TAFJ Performance Tuning

TAFJ performance is shaped by the JVM, the database, caching, locking, batch design, and the behaviour of local code under load. This guide gives you an indexable public baseline for diagnosing slow Temenos Transact systems without relying on a login-gated redirect.

Start with evidence. Capture response times, GC behaviour, database wait signals, cache timings, lock waits, and batch duration before changing configuration. Tuning without a baseline usually moves the bottleneck rather than removing it.

1. Quick Diagnosis Order

When TAFJ is slow, do not begin by increasing heap size. Work through the layers in an order that separates platform pressure from application or database design problems.

  1. User symptom. Confirm whether the issue is login, OFS, browser screens, COB, reports, or interfaces.
  2. Time window. Match the issue to deployment, COB, high message volume, backup, restore, or maintenance windows.
  3. JVM health. Check heap trend, GC pause time, full GC frequency, thread count, and blocked threads.
  4. Database health. Check connection pool pressure, long-running SQL, blocking, waits, and missing indexes.
  5. TAFJ runtime behaviour. Review cache read timings, lock manager configuration, batch settings, and local routines.

2. JVM Baseline

TAFJ runs inside the Java Virtual Machine, so heap sizing and garbage collection matter. The goal is a stable live set and predictable pauses, not simply the largest possible heap.

# Example starting point only — validate against your environment
-Xms8g
-Xmx8g
-XX:+UseG1GC
-XX:MaxGCPauseMillis=200
-XX:+HeapDumpOnOutOfMemoryError
-XX:HeapDumpPath=/var/log/tafj/heapdumps

Keep -Xms and -Xmx equal for production-style testing. If heap rises steadily after every busy period and never returns to a stable level, investigate retained objects, cache bloat, and custom routines before raising the heap again.

3. Read the GC Log Before Guessing

The GC log tells you whether the JVM is healthy. Look for full GC events, long pauses, humongous allocations, and a growing old generation.

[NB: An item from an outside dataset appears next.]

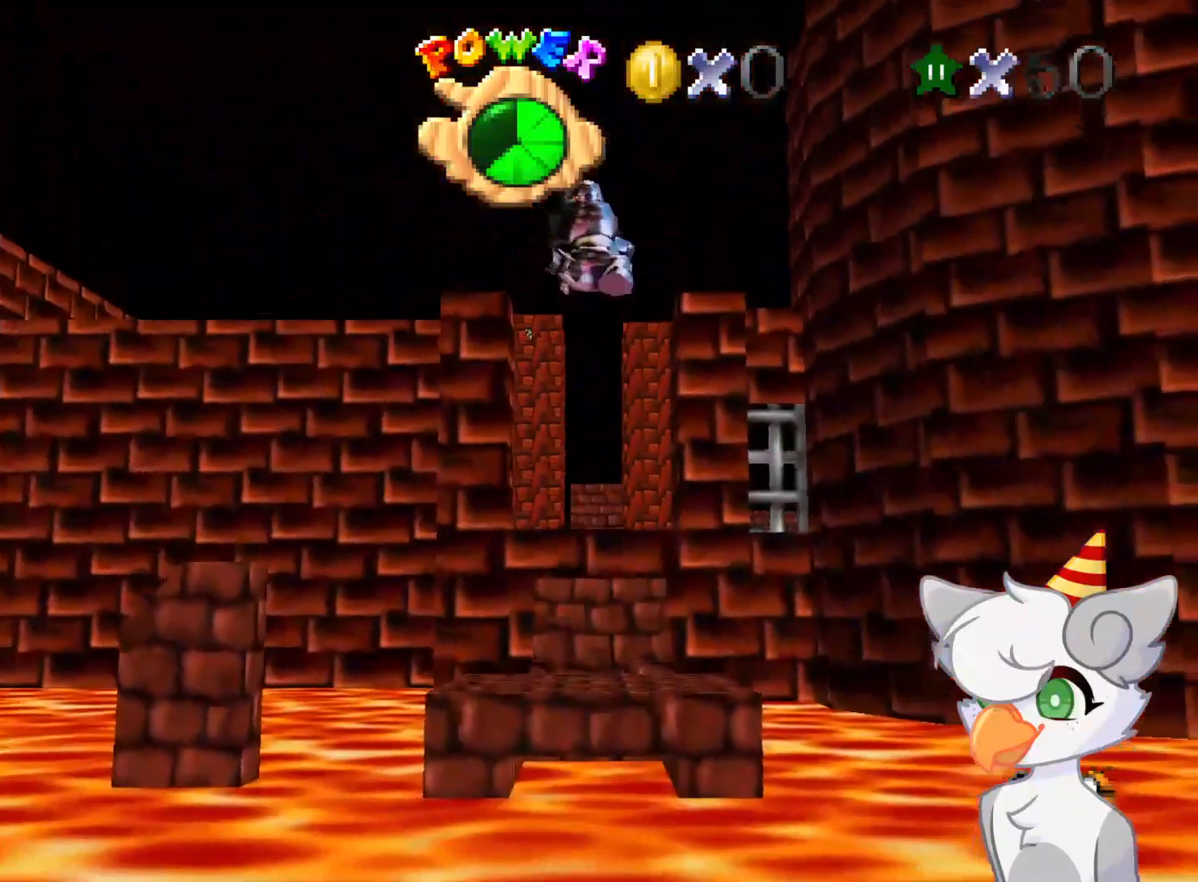
{"buttons": [], "left_stick": "down", "events": []}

SignalMeaningTypical action
Frequent Full GCHeap pressure or allocation pattern problemCapture heap dump and review live set
Pauses over 1 secondUser-facing latency riskCheck heap, object churn, and GC settings
Old generation keeps risingPossible leak or cache growthCompare heap dumps across time
High blocked thread countLock or synchronisation contentionTake multiple thread dumps

4. Database and Query Behaviour

Many TAFJ performance incidents are database incidents wearing an application disguise. A slow screen, OFS timeout, or long COB step may be caused by a missing index, an inefficient select, blocking, or an exhausted connection pool.

-- SQL Server examples
EXEC sp_who2;

SELECT TOP 20
  total_elapsed_time,
  execution_count,
  total_logical_reads,
  text
FROM sys.dm_exec_query_stats
CROSS APPLY sys.dm_exec_sql_text(sql_handle)
ORDER BY total_elapsed_time DESC;

Confirm whether the slow path is a single expensive query, many repeated small queries, or blocking. In TAFJ migrations, repeated reads that were cheap in TAFC can become expensive when each call reaches the database.

5. Cache and Locking

Cache can help, but it can also hide bad access patterns or make a busy table noisier. Review TAFJ cache settings with actual read timings rather than assuming every table should be cached.

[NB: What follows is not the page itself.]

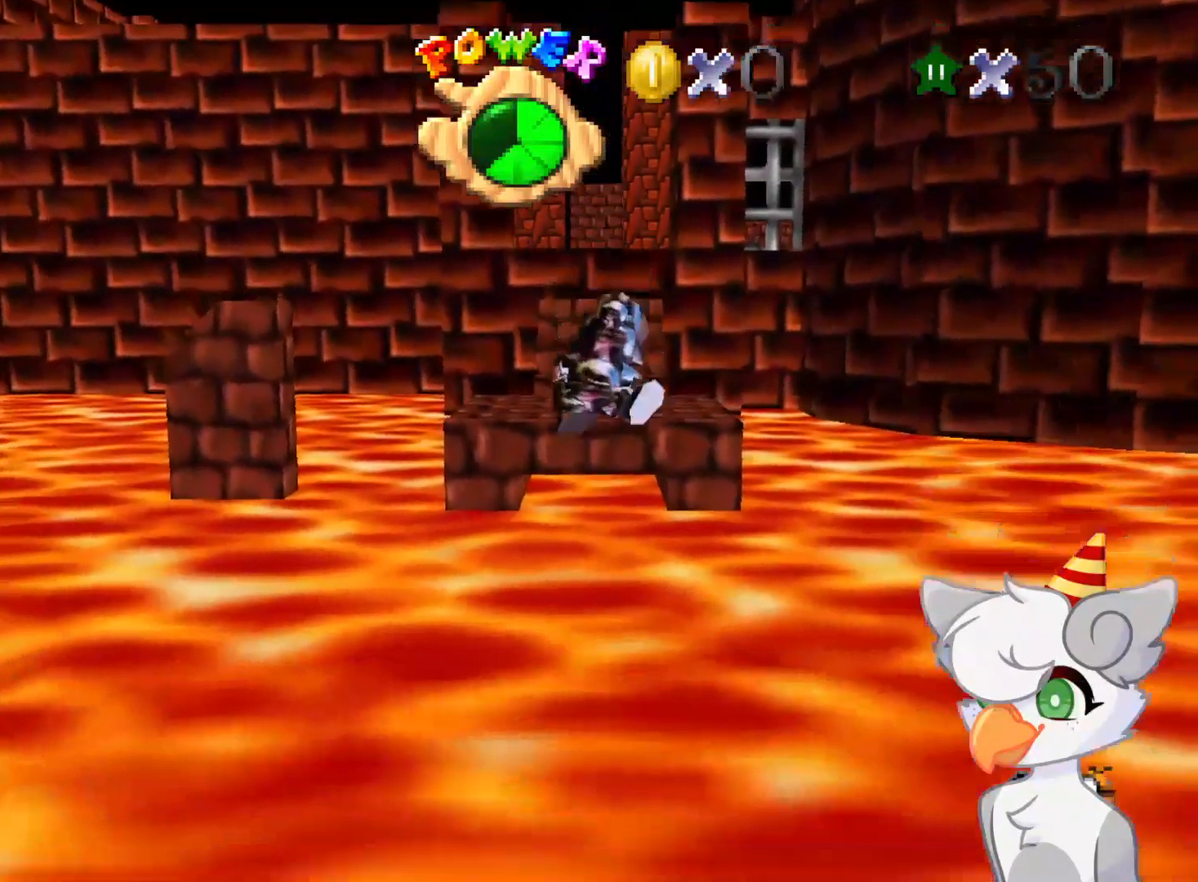
{"buttons": [], "left_stick": "down", "events": []}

  • Cache reference-style tables more readily than constantly changing transaction tables.
  • Compare cached read time with regular read time before and after a change.
  • Check lock waits when COB stalls or browser users queue behind each other.
  • Keep lock duration short inside local routines and batch jobs.

6. COB and Batch Throughput

Batch performance depends on record volume, commit frequency, parallelism, query shape, and whether agents are waiting on locks or database work. Make one change at a time and compare full COB duration, step duration, and resource usage.

AreaWhat to check
SelectionDoes the batch select too much data or scan without a useful index?
ParallelismAre agents actually busy, or blocked behind the same resource?
Commit frequencyAre commits too frequent or holding too much work for too long?
LoggingIs the job writing excessive logs inside tight loops?

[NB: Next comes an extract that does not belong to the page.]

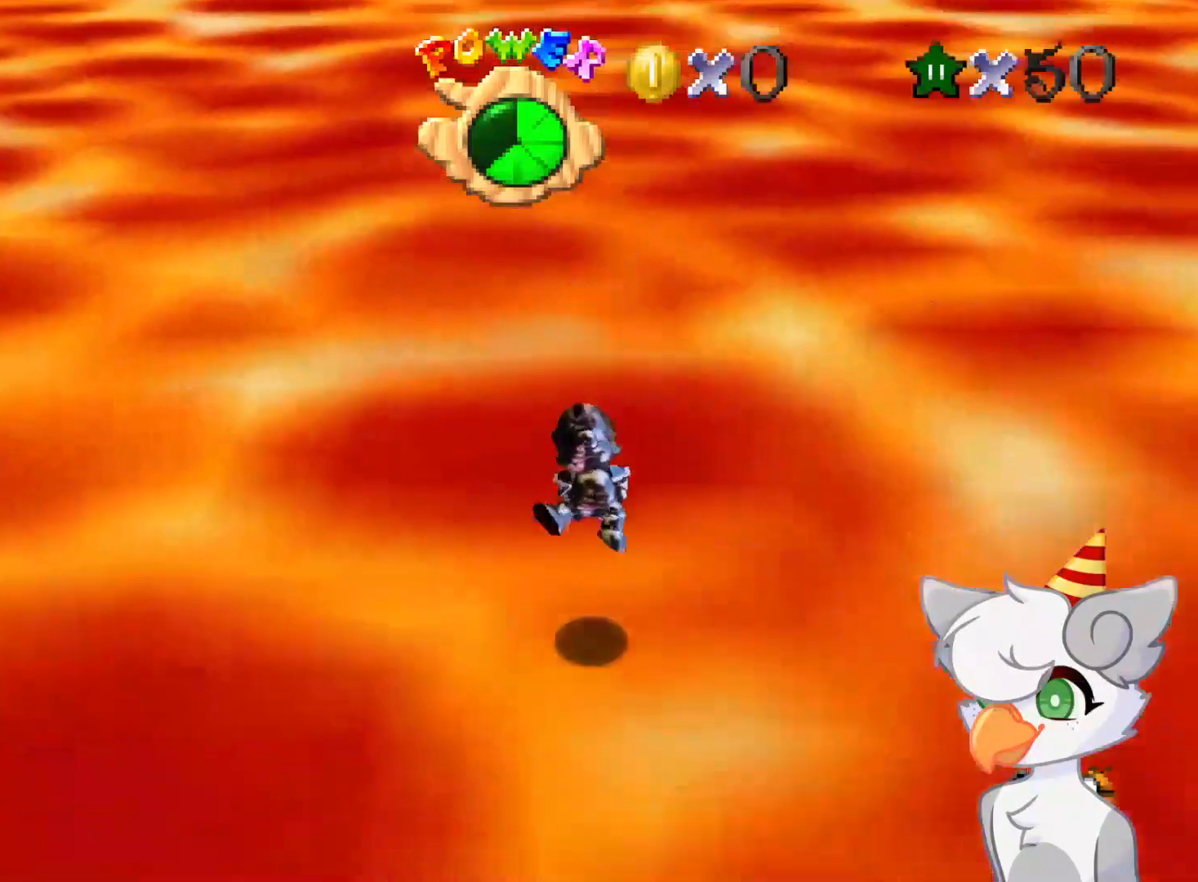
{"buttons": [], "left_stick": "down", "events": []}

7. Minimum Production Monitoring

A smooth TAFJ environment needs trend monitoring, not only incident checks. Track JVM, database, and TAFJ-specific numbers together so the team can see what changed before users report a slowdown.

  • Heap usage, full GC count, and GC pause time.
  • Thread count, blocked threads, and datasource pool usage.
  • Database blocking, top elapsed SQL, logical reads, and transaction log pressure.
  • OFS response time, interface backlog, COB step duration, and cache timing.